§ **Dataset**:

___

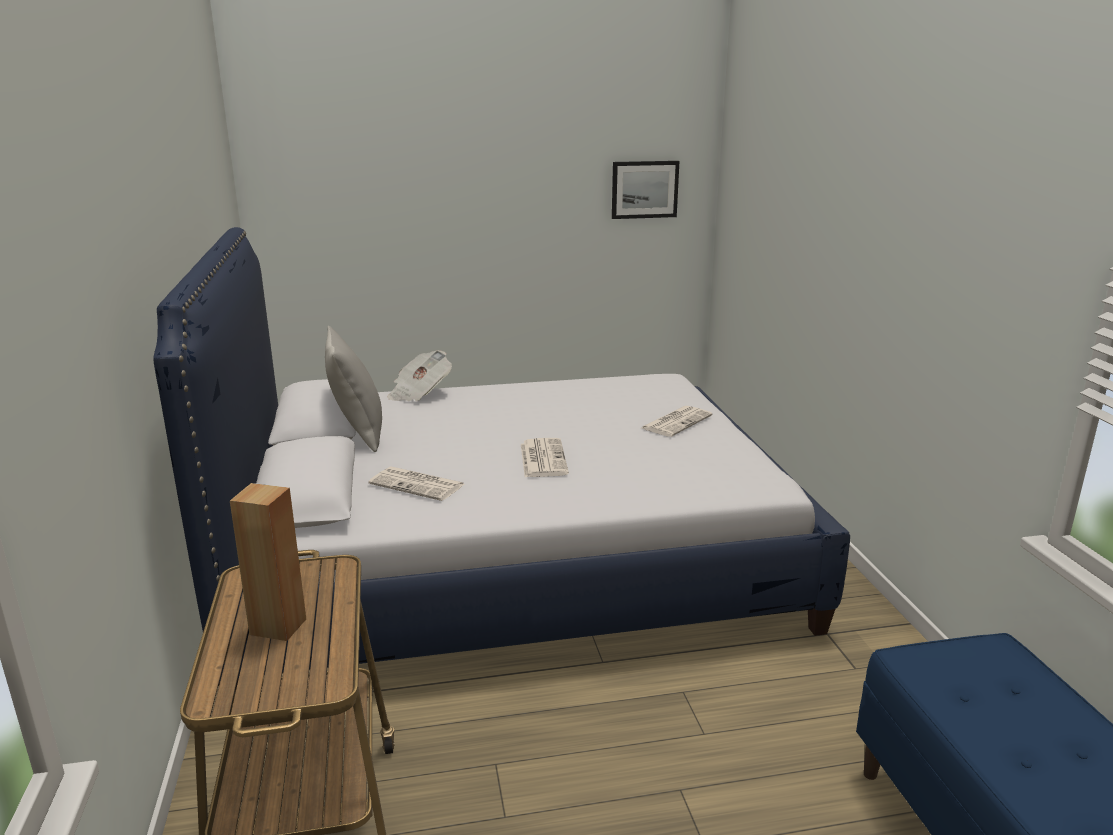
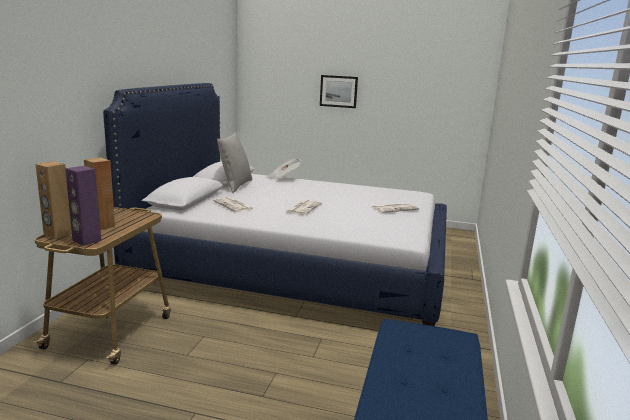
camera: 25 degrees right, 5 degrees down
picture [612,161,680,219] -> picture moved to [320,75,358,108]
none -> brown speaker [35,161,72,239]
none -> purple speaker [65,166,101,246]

___

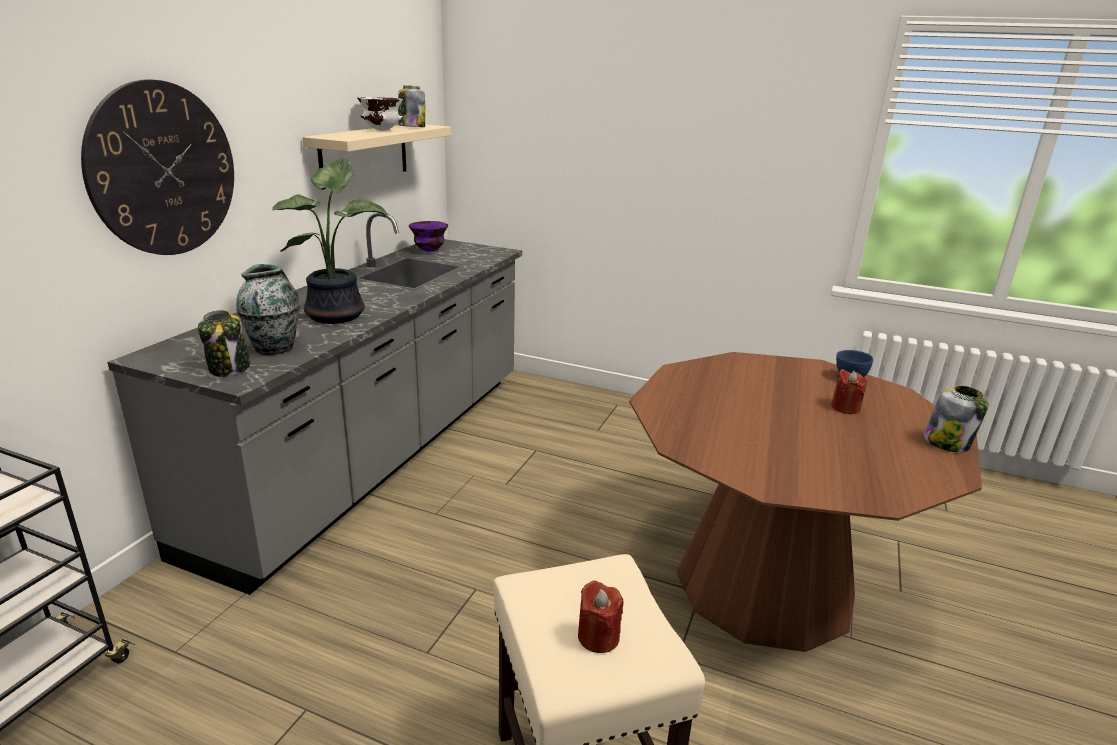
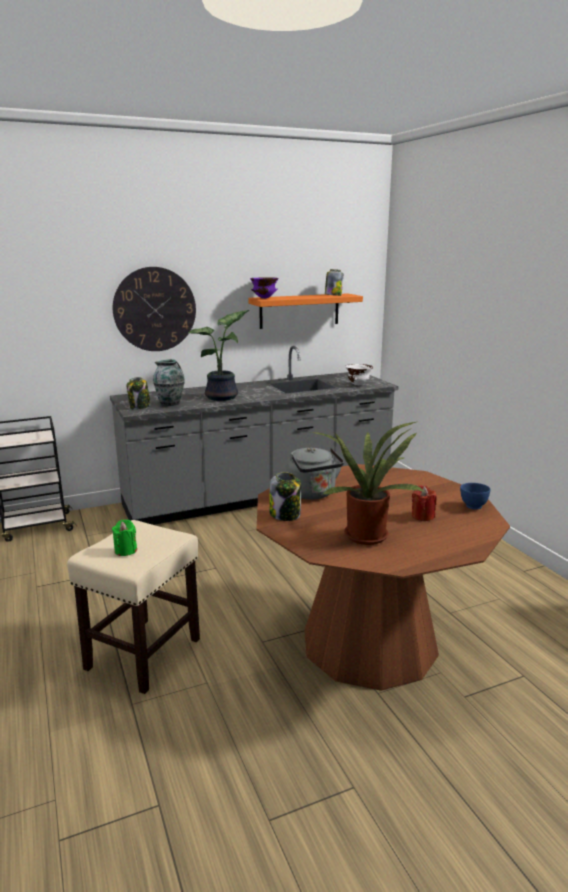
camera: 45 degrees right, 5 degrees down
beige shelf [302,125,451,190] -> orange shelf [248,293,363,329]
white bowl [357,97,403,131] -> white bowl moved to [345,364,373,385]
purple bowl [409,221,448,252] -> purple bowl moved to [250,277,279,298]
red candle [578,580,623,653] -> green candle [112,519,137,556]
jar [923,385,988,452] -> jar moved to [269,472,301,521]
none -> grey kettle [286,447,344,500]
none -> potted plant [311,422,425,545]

___

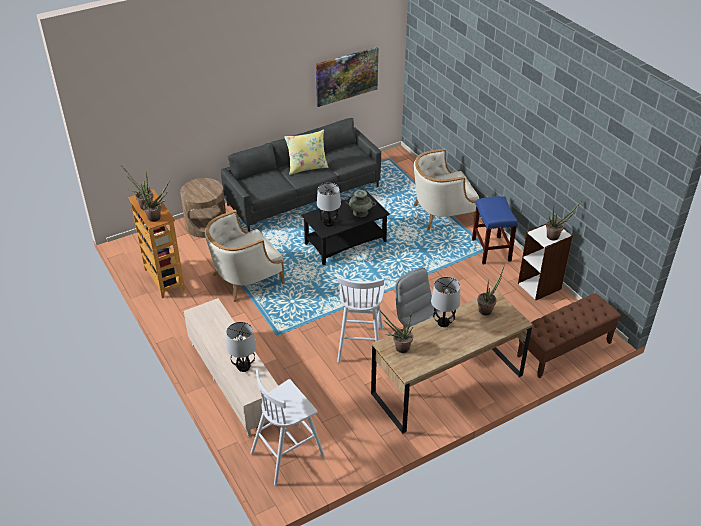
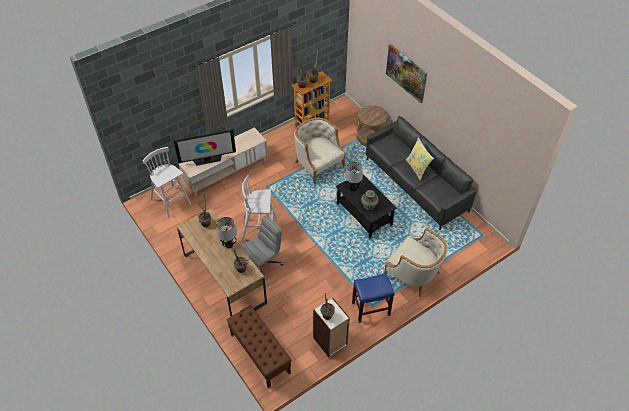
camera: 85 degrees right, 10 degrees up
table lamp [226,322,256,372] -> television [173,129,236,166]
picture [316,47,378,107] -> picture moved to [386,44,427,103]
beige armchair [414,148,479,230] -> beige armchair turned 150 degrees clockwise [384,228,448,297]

___

§ **Exercise prompt**:
Gather all lines from the listing above in which "camera" occurs.

§ **Answer to this task**:
camera: 25 degrees right, 5 degrees down
camera: 45 degrees right, 5 degrees down
camera: 85 degrees right, 10 degrees up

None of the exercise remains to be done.